The Air-Walker (Gabriel Lan) (also known as Gabriel the Air-Walker) is a fictional character appearing in American comic books published by Marvel Comics.

Publication history
Created by Stan Lee and John Buscema, Air-Walker first appeared (in android form) in Fantastic Four #120 (March 1972). The character later appeared in Fantastic Four #211 (Oct. 1979), Captain America #249 (Sept. 1980), Dazzler #10 (Dec. 1981) and Silver Surfer vol. 3 #41 (Sept. 1990).

Fictional character biography
Gabriel Lan is a member of the Xandarian Nova Corps and the captain of the diplomatic and exploratory spaceship Way-Opener. Returning from a mission in space, the Way-Opener was confronted by the vessel of the cosmic entity Galactus, who abducts Lan and offers to transform him into a herald, in a similar fashion to the Silver Surfer.

A willing Lan accepts and becomes the Air-Walker. Pyreus Kril, the Way-Opener's first officer and Lan's friend, becomes obsessed with finding Galactus after the abduction. Lan becomes devoted to Galactus, and the closest thing Galactus has had to a true friend. On one journey to seek a planet for sustenance for Galactus, he battles the alien race the Ovoids, who kill Lan, but not before Galactus retrieves and transfers the last spark of Lan's soul to an android body.

——————

### Assignment 1
Gather every line of the rows that contains the word "zero".
The Air-Walker text and the rows are two separate pieces of material.

[Collected data entries]

——————

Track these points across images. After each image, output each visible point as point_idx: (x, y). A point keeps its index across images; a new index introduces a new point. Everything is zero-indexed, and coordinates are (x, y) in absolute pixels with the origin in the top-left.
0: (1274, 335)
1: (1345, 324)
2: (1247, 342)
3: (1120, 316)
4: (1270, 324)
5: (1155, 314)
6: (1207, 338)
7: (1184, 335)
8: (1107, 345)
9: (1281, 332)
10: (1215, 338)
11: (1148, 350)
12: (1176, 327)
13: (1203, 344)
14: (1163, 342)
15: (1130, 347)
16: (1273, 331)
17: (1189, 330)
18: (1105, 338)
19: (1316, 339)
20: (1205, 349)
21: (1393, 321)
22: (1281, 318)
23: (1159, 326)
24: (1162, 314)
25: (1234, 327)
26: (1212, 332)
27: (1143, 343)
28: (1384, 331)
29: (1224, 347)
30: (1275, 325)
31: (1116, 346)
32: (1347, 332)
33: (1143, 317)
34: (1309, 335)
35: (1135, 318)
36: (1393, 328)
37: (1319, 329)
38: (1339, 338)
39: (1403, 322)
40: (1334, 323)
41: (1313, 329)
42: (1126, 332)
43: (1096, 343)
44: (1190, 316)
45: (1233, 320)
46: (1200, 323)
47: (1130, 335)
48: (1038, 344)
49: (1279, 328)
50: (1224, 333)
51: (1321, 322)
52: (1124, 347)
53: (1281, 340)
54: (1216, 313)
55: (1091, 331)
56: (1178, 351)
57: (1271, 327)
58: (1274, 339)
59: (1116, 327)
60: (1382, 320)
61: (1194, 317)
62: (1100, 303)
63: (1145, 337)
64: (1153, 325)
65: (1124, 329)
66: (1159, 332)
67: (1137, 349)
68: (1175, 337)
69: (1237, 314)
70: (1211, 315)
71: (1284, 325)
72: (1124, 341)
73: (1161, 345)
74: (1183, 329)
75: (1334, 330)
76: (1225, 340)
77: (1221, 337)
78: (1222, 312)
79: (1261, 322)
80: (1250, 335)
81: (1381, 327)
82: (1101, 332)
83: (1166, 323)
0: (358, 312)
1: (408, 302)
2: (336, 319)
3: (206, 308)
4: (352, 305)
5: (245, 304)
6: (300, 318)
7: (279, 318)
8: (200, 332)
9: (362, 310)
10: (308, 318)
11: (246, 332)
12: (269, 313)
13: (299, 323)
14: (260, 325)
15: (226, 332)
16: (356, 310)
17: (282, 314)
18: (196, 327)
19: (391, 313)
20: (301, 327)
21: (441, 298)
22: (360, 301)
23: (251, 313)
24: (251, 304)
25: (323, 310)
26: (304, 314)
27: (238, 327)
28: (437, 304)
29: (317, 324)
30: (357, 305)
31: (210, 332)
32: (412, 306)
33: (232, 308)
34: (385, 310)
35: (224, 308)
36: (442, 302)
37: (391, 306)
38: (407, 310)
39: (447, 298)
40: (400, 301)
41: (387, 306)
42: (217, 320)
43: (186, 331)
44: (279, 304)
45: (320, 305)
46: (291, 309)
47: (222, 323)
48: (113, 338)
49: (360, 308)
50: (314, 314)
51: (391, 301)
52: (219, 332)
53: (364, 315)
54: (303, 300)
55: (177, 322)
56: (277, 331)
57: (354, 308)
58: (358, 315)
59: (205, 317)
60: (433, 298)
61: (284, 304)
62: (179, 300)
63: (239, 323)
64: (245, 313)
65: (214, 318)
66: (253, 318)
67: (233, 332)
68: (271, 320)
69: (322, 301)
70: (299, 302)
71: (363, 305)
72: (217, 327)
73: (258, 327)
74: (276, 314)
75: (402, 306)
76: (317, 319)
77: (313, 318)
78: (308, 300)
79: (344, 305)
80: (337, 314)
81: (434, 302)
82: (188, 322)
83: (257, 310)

——————

### Assignment 2
Resume the Air-Walker text, picking up right after its final sentence.

### Response box 1
Track these points across images. After each image, output each visible point as point_idx: (x, y). A point keeps its index across images; a new index introduces a new point. Everything is zero-indexed, and coordinates are (x, y) in absolute pixels with the origin in the top-left.

### Response box 2
Dissatisfied with the android, which lacked Lan's personality, Galactus sends it to Earth to re-enlist the Silver Surfer as his Herald. The Air-Walker encounters the Fantastic Four, and is then defeated by the Surfer, who guesses at the android's true nature. Mister Fantastic reprograms Galactus' ship to take him to the Negative Zone, where he will apparently have an abundance of worlds to consume. The remnants of the Air-Walker are found by the villain Machinesmith.

The android eventually repairs itself and reactivates. Believing itself to be the original Gabriel Lan, the Air-Walker attempts to find the Surfer, but encounters the Thunder God, Thor. The Air-Walker's ability to wield Thor's hammer Mjolnir reveals its non-human nature, and Thor destroys the android. Another of Galactus' former Heralds, Firelord, learns of the battle and confronts Thor. Firelord reveals that he was once Pyreus Kril, and eventually located Galactus' vessel and confronted the entity. Galactus agreed to reveal Lan's fate on the condition that  Pyreus serve him as his latest Herald. Firelord then returns to space with the remains of the android.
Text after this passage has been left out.